[Passage for review Boundary: Start]

Goos-Hänchen effect

Curator and Contributors

1.00 - Paul R. Berman

The Goos-Hänchen effect refers to the lateral displacement that a wave having finite cross section undergoes when it is totally internally reflected at an interface of two media having different indices of refraction. This lateral shift can be explained in the simplest sense as resulting from the propagation of an evanescent wave parallel to the interface, or as a displacement of the wave in a time interval that can be interpreted as the time delay associated with the scattering process.

History

The Goos-Hänchen effect is illustrated in Fig. 1 for a beam of light having finite cross section. For an angle of incidence $$\theta _{i}$$ greater than the critical angle required for total internal refection, there is a displacement $$s$$ along the surface. The Goos-Hänchen Shift (GHS) is usually defined as the beam's lateral shift $$D=s\cos \theta _{i}$$ indicated in the diagram. The existence of a lateral shift in total internal reflection is often attributed to Newton, based on Proposition 94 of the Principia or Observation 1 of Book 2, Part 1 of Newton's Optiks. Newton gave both a theoretical basis and experimental evidence for penetration of light into medium 2 under conditions of total internal reflection. However, Newton's picture is associated with a mechanical model, whereas the Goos-Hänchen effect is intrinsically linked to the wave nature of the radiation field or, in the case of quantum mechanics, to the wave nature of matter. In fact, there can be a Goos-Hänchen effect associated with most any form of wave-like phenomena.

Figure 1: An beam of electromagnetic radiation (blue beam) is totally internally reflected (red beam) at the interface between two media having indices of refraction $$n_{1}$$ and $$n_{2}\ ,$$ respectively. There is a displacement $$s$$ along the surface. The Goos-Hänchen shift is the lateral shift $$D$$ indicated in the diagram. The angle of incidence is denoted by $$\theta _{i}\ .$$

An extensive list of references and an historical overview of both theory and experiment related to the Goos-Hänchen effect is given in the four-part article by Lotsch (Lotsch KV, 1970). Puri and Birman (Puri and Birman, 1986) also provide a survey of early work on the Goos-Hänchen effect, as well as more recent extensions involving spatially dispersive media and the role played by surface polaritons. Theories of a lateral shift in total internal reflection of electromagnetic waves were developed by Picht (Picht J, 1929) and by Schaefer and Pich (Schaefer and Pich, 1937). Goos and Hänchen (Goos and Hänchen, 1947) measured this lateral displacement for the first time. Their experimental work inspired new theoretical work by Artmann (Artmann K, 1948) and v. Fragstein (v. Fragstein C, 1949), in which expressions for the lateral shift were obtained, with different shifts predicted for field polarization parallel to or perpendicular to the plane of incidence. Although Goos and Hänchen did not find such a polarization dependence in their original work, they were able to measure the effect in 1949 (Goos and Lindberg-Hänchen, 1949). Wolter (Wolter H, 1950) carried out a measurement of the Goos-Hänchen shift that was in good agreement with theory. The Goos-Hänchen effect continues to attract the interest of researchers. It is but one of a large class of non-specular processes, including the Imbert-Federov effect and reflection by multi-layered media [see, for example, the articles by Tamir (Tamir T, 1986), Li (Li C-F, 2007) , and Krayzel et al. (Krayzel et al., 2010) ].

[Passage for review Boundary: End]
[Information shown Boundary: Start]

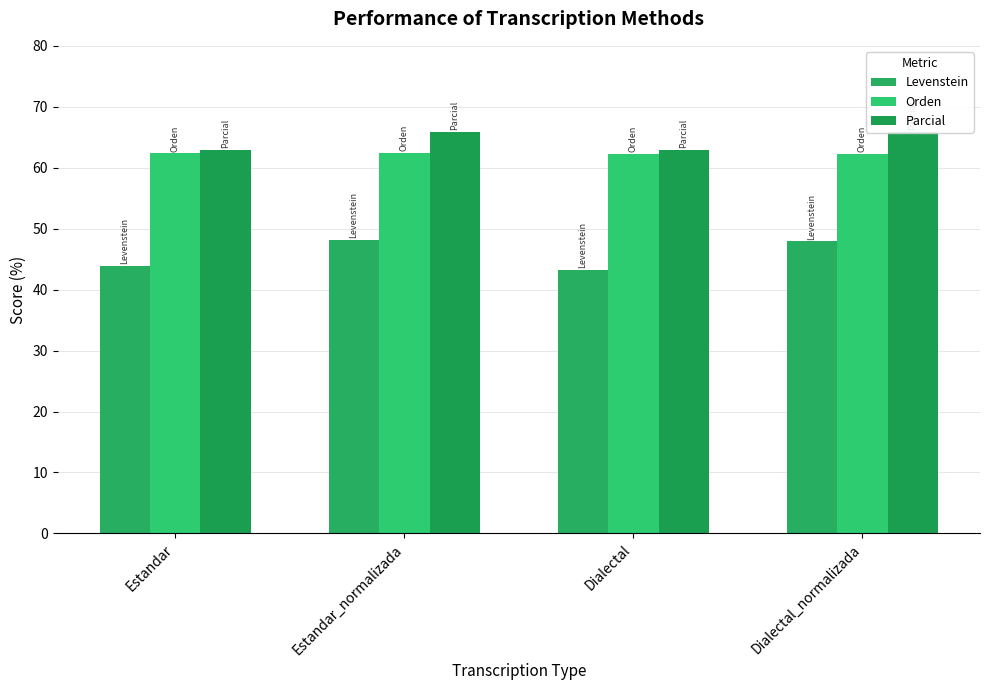

At Dialectal_normalizada, list the series in order from largest to smallest.

Parcial, Orden, Levenstein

[Information shown Boundary: End]

- Exercise A: According to the Goos-Hänchen article, who first measured the lateral displacement in total internal reflection, and in what year?
- Exercise B: Reproduce word for word the portion of the Goos-Hänchen article that begins with the words containing "1.00 - Paul" and ends with "the scattering process.".
The listing is separate material, apart from the Goos-Hänchen article.

- Task output A: Goos and Hänchen first measured it, in 1947.

- Task output B:
1.00 - Paul R. Berman

The Goos-Hänchen effect refers to the lateral displacement that a wave having finite cross section undergoes when it is totally internally reflected at an interface of two media having different indices of refraction. This lateral shift can be explained in the simplest sense as resulting from the propagation of an evanescent wave parallel to the interface, or as a displacement of the wave in a time interval that can be interpreted as the time delay associated with the scattering process.